My problem is, that I want to solve this task in a similar way. I want to show that $(A\times B)^c$ is open by doing all steps @DanielFischer did... but the thing here is, that we are working with $\mathbb{R^m}$ and $\mathbb{R^n}$ with m,n also being $\geq2$.
If we have $a\in A\subset \Bbb R$ and $b\in B\subset \Bbb R$, we can get the open balls $B(a,\varepsilon_1)$ and $B(b,\varepsilon_2)$ and then get $B((a,b),\min(\varepsilon_1,\varepsilon_2))\subset B(a,\varepsilon_1)\times B(b,\varepsilon_2)$. And then we want to prove that $(x,y)\in B((a,b),\min(\varepsilon_1,\varepsilon_2))$.
But I don't see how I could write this with $\mathrm a=(a_1,\mathrm,a_n)$ and $\mathrm b=(b_1,\ldots,b_n)$ being vectors. I mean $a(\in \Bbb R)\times b(\in \Bbb R)$ is obviously $(a,b)$. But what is $(a_1,\ldots,a_n)\times (b_1,\ldots,b_n)$
I don't know if its a dumb question but I hope someone of you can help me out.
Also...I found another solution that seems pretty easy but I can't quite follow it:Is product of two closed sets closed?
"$A$ is closed in $X$, so $A^c$ is open, likewise for $B$ in $Y$.
Moreover, $A^c \times Y$ and $X \times B^c$ are both open in $X \times Y$.
Thus $$(A \times B)^c = (A^c \times Y) \cup (X \times B^c)  $$ is open. Hence $A \times B$ is closed."
The problem here is that I can't follow why ($A^c \times Y$) and ($B^c\times X)$ is supposed to be open. Also why is ($A^c \times Y$)$\cup$ ($B^c\times X)$ open? We only learned that the intersection of two opened sets is definetly open. Is there like any proof for my problem?
I am thankful for any advice.
 A: Alternative proof using sequences: Let $((a_k, b_k))_k$ be a sequence in $A \times B$ that converges to $(a,b) \in \mathbb{R}^{m}\times\mathbb{R}^n$. Then $\|a_k -a\| \leq \| (a_k,b_k) - (a,b) \| \to 0$ and thus $\| a_k - a \| \to 0$. Since $(a_k)_k$ is a sequence in $A$ and $A$ is closed, we find $a \in A$. We can apply the same argument and find $b \in B$. In summary: $(a,b) \in A \times B$.

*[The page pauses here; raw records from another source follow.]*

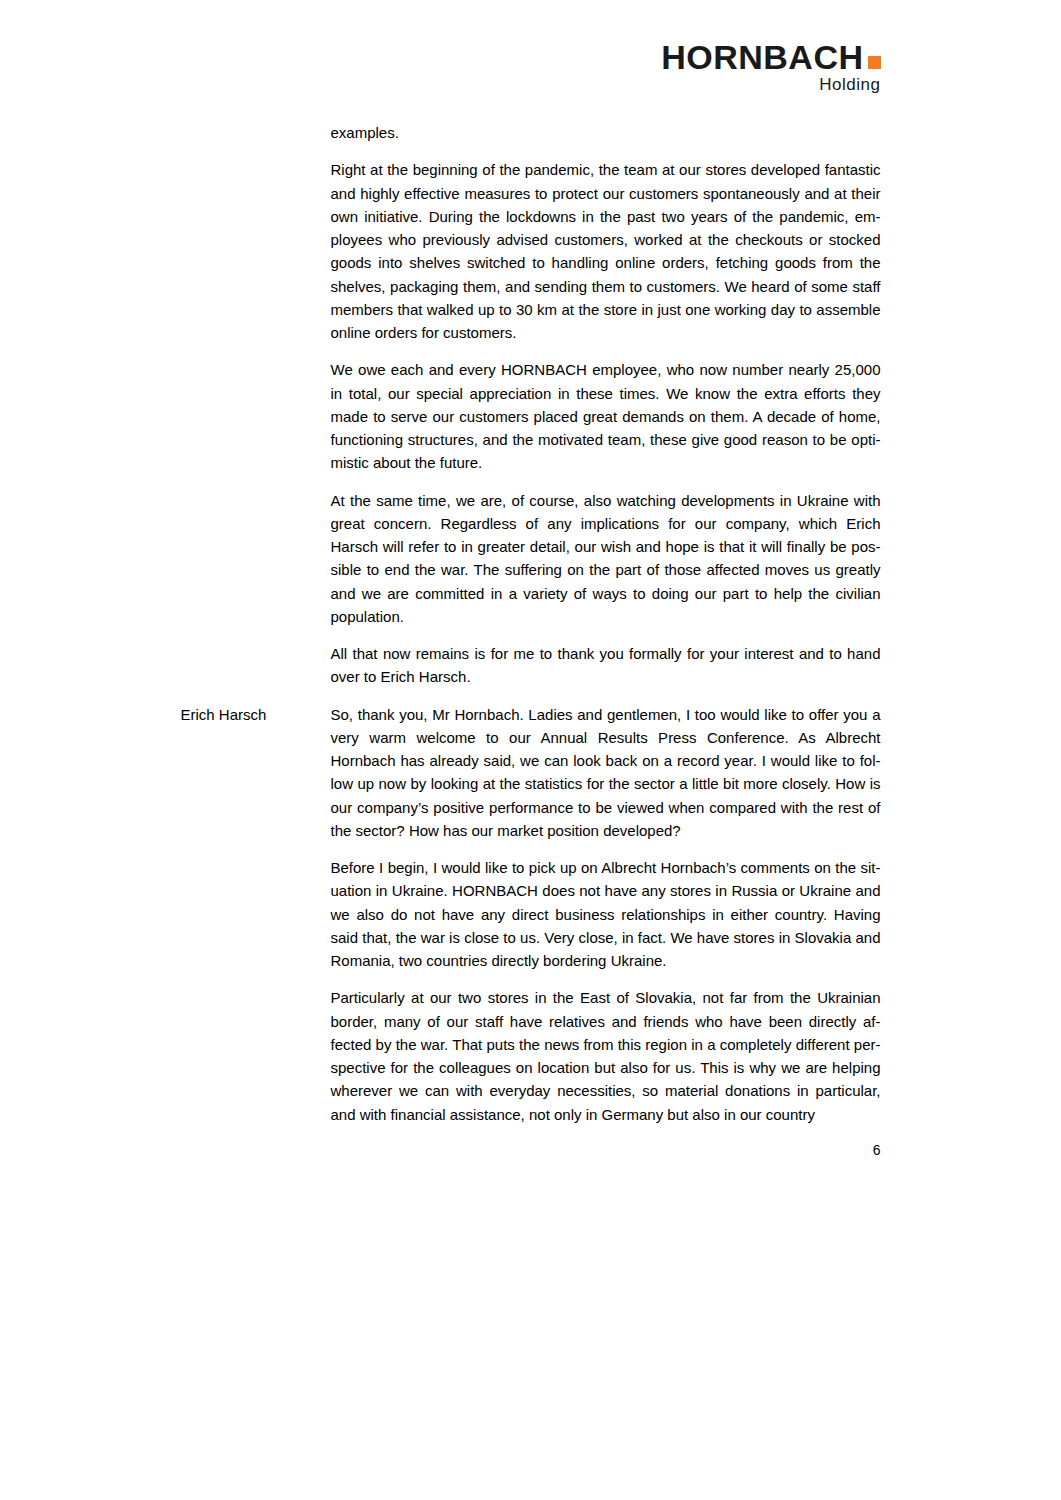HORNBACH
Holding
examples.
Right at the beginning of the pandemic, the team at our stores developed fantastic and highly effective measures to protect our customers spontaneously and at their own initiative. During the lockdowns in the past two years of the pandemic, employees who previously advised customers, worked at the checkouts or stocked goods into shelves switched to handling online orders, fetching goods from the shelves, packaging them, and sending them to customers. We heard of some staff members that walked up to 30 km at the store in just one working day to assemble online orders for customers.
We owe each and every HORNBACH employee, who now number nearly 25,000 in total, our special appreciation in these times. We know the extra efforts they made to serve our customers placed great demands on them. A decade of home, functioning structures, and the motivated team, these give good reason to be optimistic about the future.
At the same time, we are, of course, also watching developments in Ukraine with great concern. Regardless of any implications for our company, which Erich Harsch will refer to in greater detail, our wish and hope is that it will finally be possible to end the war. The suffering on the part of those affected moves us greatly and we are committed in a variety of ways to doing our part to help the civilian population.
All that now remains is for me to thank you formally for your interest and to hand over to Erich Harsch.
Erich Harsch
So, thank you, Mr Hornbach. Ladies and gentlemen, I too would like to offer you a very warm welcome to our Annual Results Press Conference. As Albrecht Hornbach has already said, we can look back on a record year. I would like to follow up now by looking at the statistics for the sector a little bit more closely. How is our company’s positive performance to be viewed when compared with the rest of the sector? How has our market position developed?
Before I begin, I would like to pick up on Albrecht Hornbach’s comments on the situation in Ukraine. HORNBACH does not have any stores in Russia or Ukraine and we also do not have any direct business relationships in either country. Having said that, the war is close to us. Very close, in fact. We have stores in Slovakia and Romania, two countries directly bordering Ukraine.
Particularly at our two stores in the East of Slovakia, not far from the Ukrainian border, many of our staff have relatives and friends who have been directly affected by the war. That puts the news from this region in a completely different perspective for the colleagues on location but also for us. This is why we are helping wherever we can with everyday necessities, so material donations in particular, and with financial assistance, not only in Germany but also in our country
6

A: We know that $A^c$ is open in $X$ and $B^c$ is open in $Y$. Let's just show that $A^c\times Y$ is open in $X\times Y$: Let $(x,y)\in A^c\times Y$. Since $A^c$ is open in $X$, let $U$ be an open neighborhood of $x$ such that $U\subseteq A^c$. Then, by the definition of the product topology on $X\times Y$, $U\times Y$ is an open neghborhood of $(x,y)$ such that $U\times Y\subseteq A^c\times Y$, so $A^c\times Y$ is open in $X\times Y$.
Also, $(A^c\times Y)\cup(X\times B^c)$ is open because it is the union of two open sets. The fact that an arbitrary union of open sets is open is part of the definition of a topology $\tau$ on some set $S$.